= Beginning of Section =

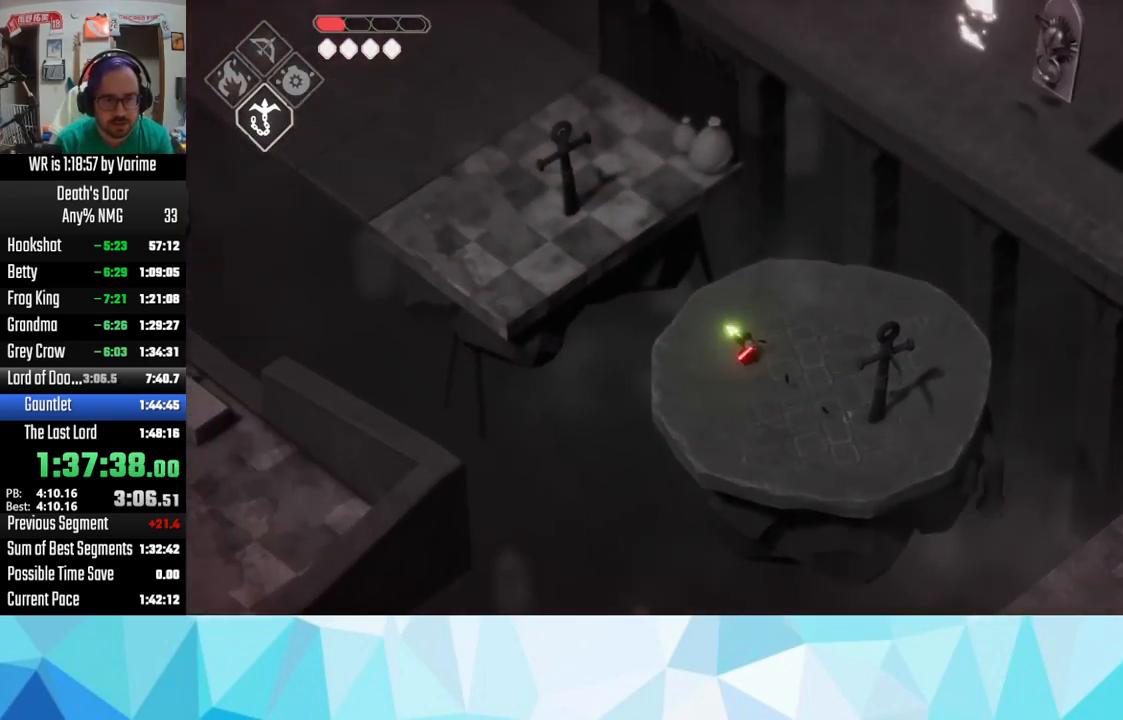
{"buttons": ["L3"], "left_stick": "up-left", "right_stick": "center", "events": [[150, "CIRCLE", "up"], [183, "L2", "up"]]}
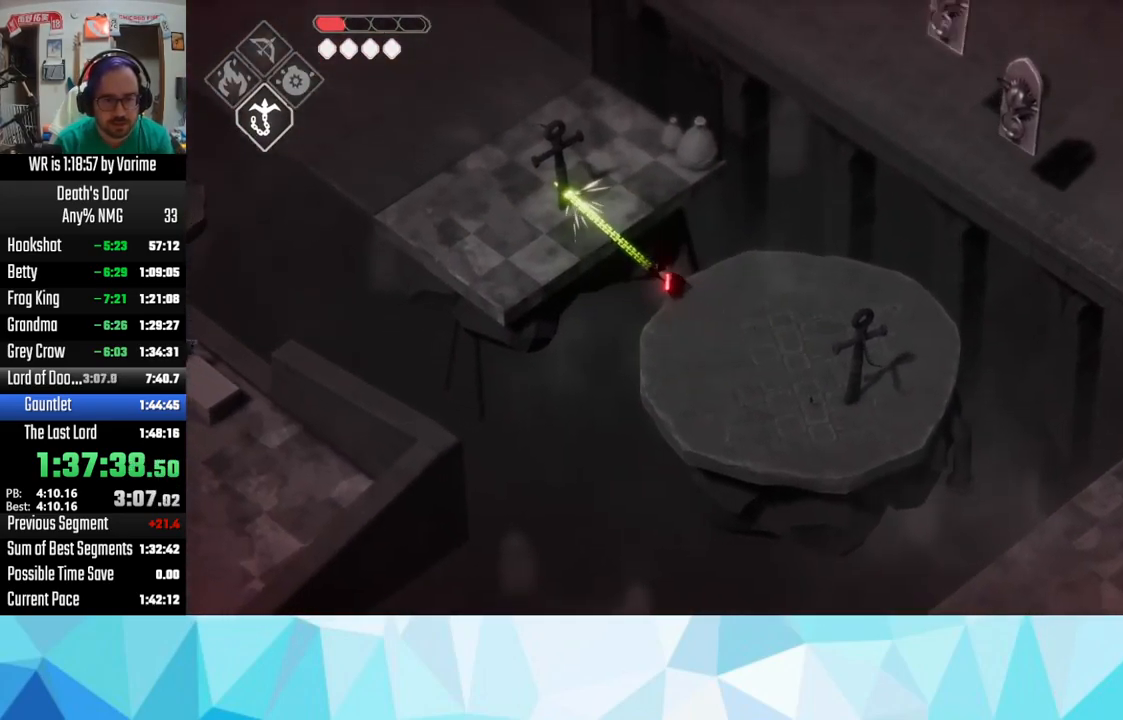
{"buttons": ["L3"], "left_stick": "up-left", "right_stick": "center", "events": [[67, "left_stick", "up"], [367, "left_stick", "up-left"]]}
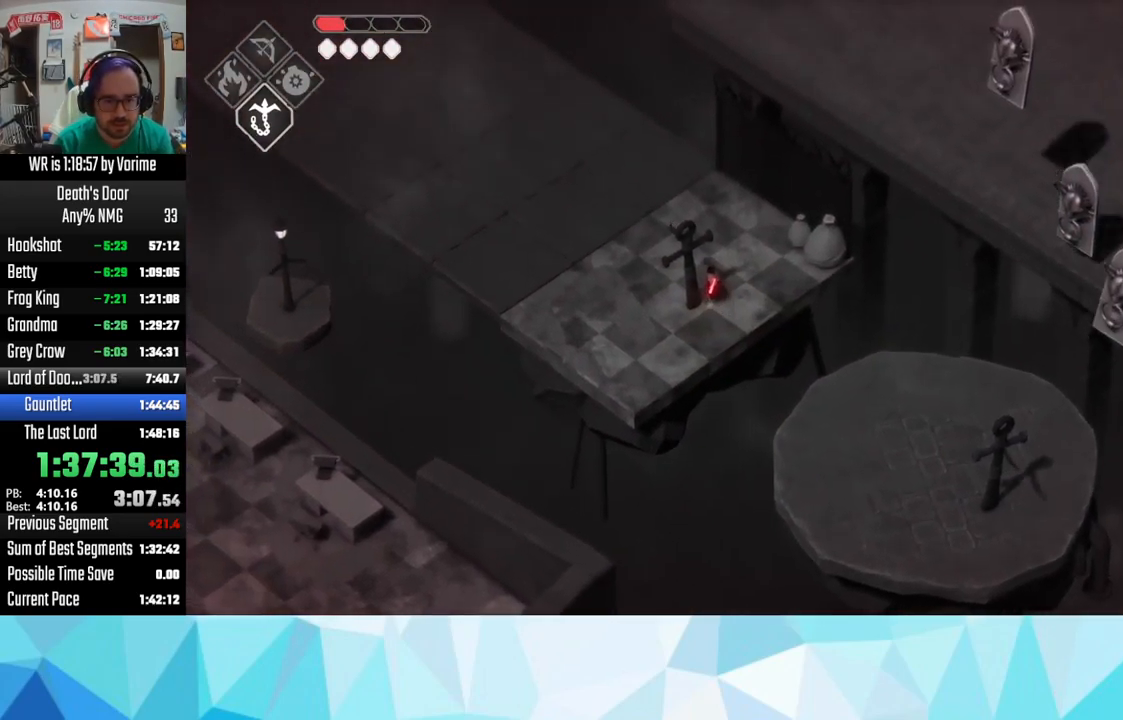
{"buttons": ["CROSS", "L3"], "left_stick": "up-left", "right_stick": "center", "events": [[117, "CROSS", "down"], [167, "CROSS", "up"], [283, "CROSS", "down"], [333, "CROSS", "up"], [400, "CROSS", "down"]]}
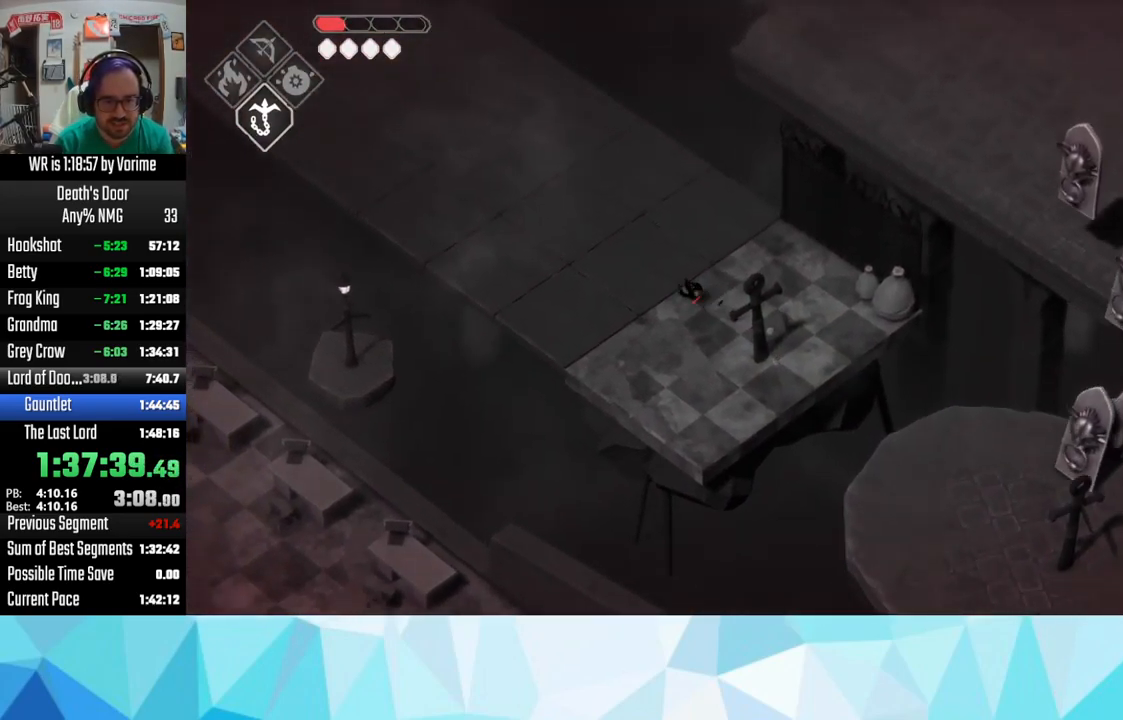
{"buttons": ["CROSS", "L3"], "left_stick": "up-left", "right_stick": "center", "events": [[17, "CROSS", "up"], [84, "CROSS", "down"], [100, "CROSS", "up"], [234, "CROSS", "down"], [267, "CROSS", "up"], [317, "CROSS", "down"]]}
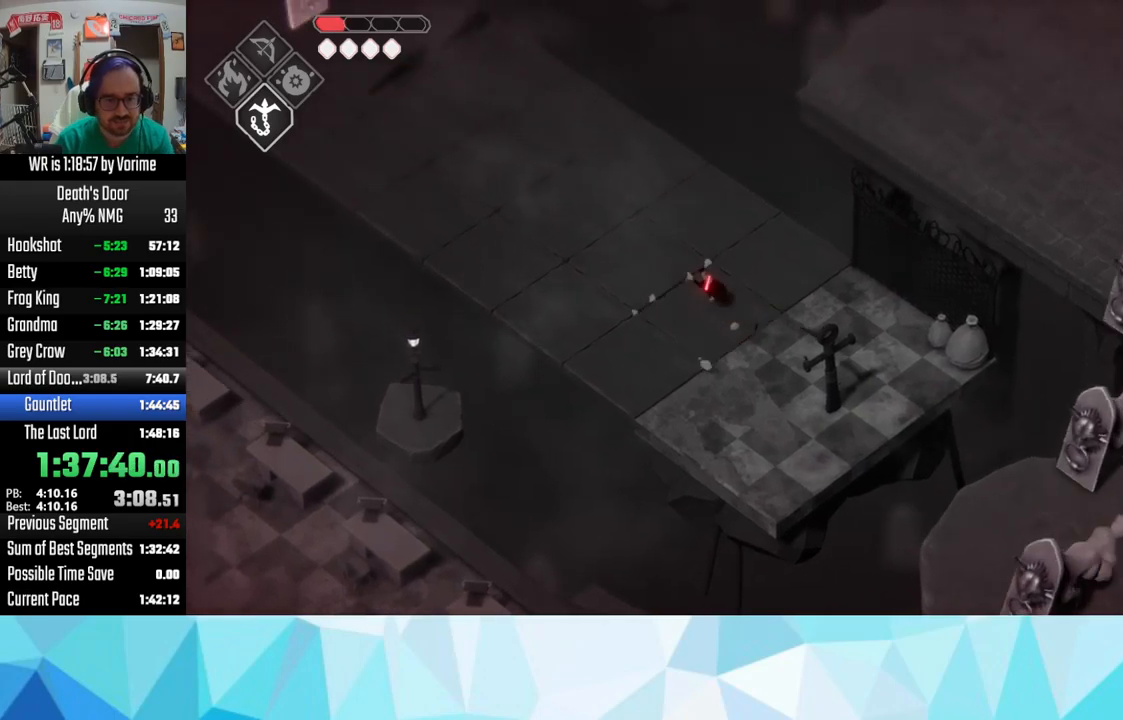
{"buttons": ["L3"], "left_stick": "up-left", "right_stick": "center", "events": [[34, "CROSS", "up"], [67, "CROSS", "down"], [84, "CROSS", "up"], [217, "CROSS", "down"], [267, "CROSS", "up"], [317, "CROSS", "down"], [450, "CROSS", "up"]]}
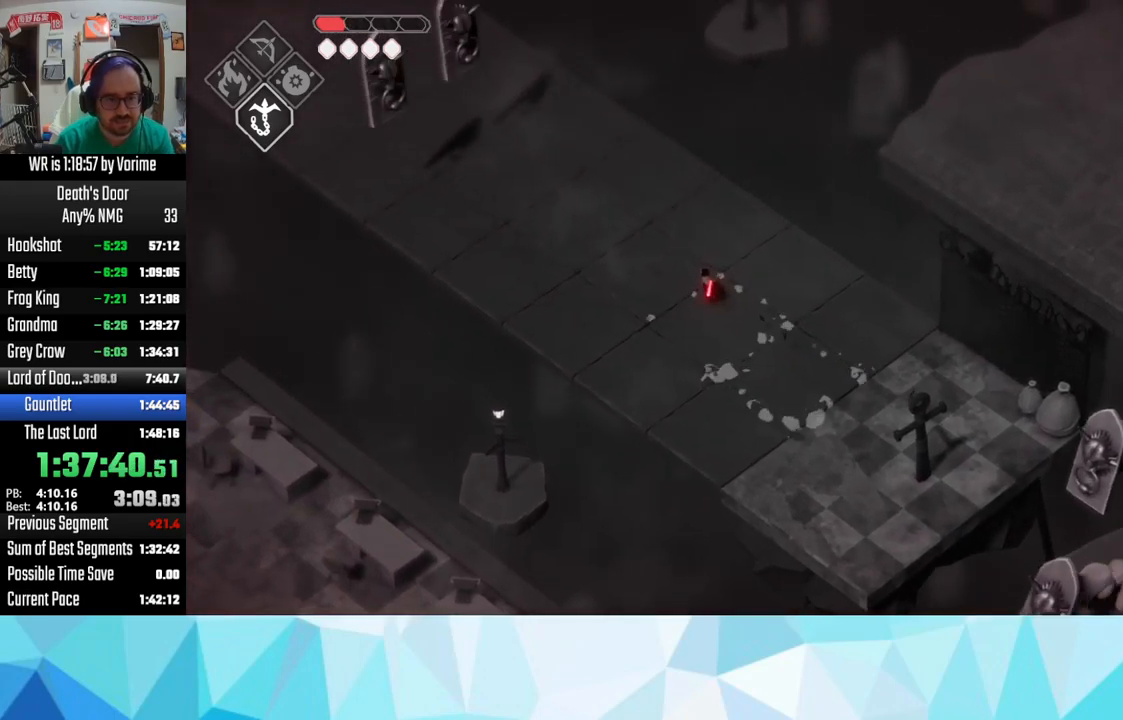
{"buttons": ["L3"], "left_stick": "up-left", "right_stick": "center", "events": [[34, "CROSS", "down"], [50, "CROSS", "up"]]}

= End of Section =

Activity: Once the pictures are set aside, copy the remaining text of every entry exactly.

Exercise response:
{"buttons": ["L3"], "left_stick": "up-left", "right_stick": "center", "events": [[150, "CIRCLE", "up"], [183, "L2", "up"]]}
{"buttons": ["L3"], "left_stick": "up-left", "right_stick": "center", "events": [[67, "left_stick", "up"], [367, "left_stick", "up-left"]]}
{"buttons": ["CROSS", "L3"], "left_stick": "up-left", "right_stick": "center", "events": [[117, "CROSS", "down"], [167, "CROSS", "up"], [283, "CROSS", "down"], [333, "CROSS", "up"], [400, "CROSS", "down"]]}
{"buttons": ["CROSS", "L3"], "left_stick": "up-left", "right_stick": "center", "events": [[17, "CROSS", "up"], [84, "CROSS", "down"], [100, "CROSS", "up"], [234, "CROSS", "down"], [267, "CROSS", "up"], [317, "CROSS", "down"]]}
{"buttons": ["L3"], "left_stick": "up-left", "right_stick": "center", "events": [[34, "CROSS", "up"], [67, "CROSS", "down"], [84, "CROSS", "up"], [217, "CROSS", "down"], [267, "CROSS", "up"], [317, "CROSS", "down"], [450, "CROSS", "up"]]}
{"buttons": ["L3"], "left_stick": "up-left", "right_stick": "center", "events": [[34, "CROSS", "down"], [50, "CROSS", "up"]]}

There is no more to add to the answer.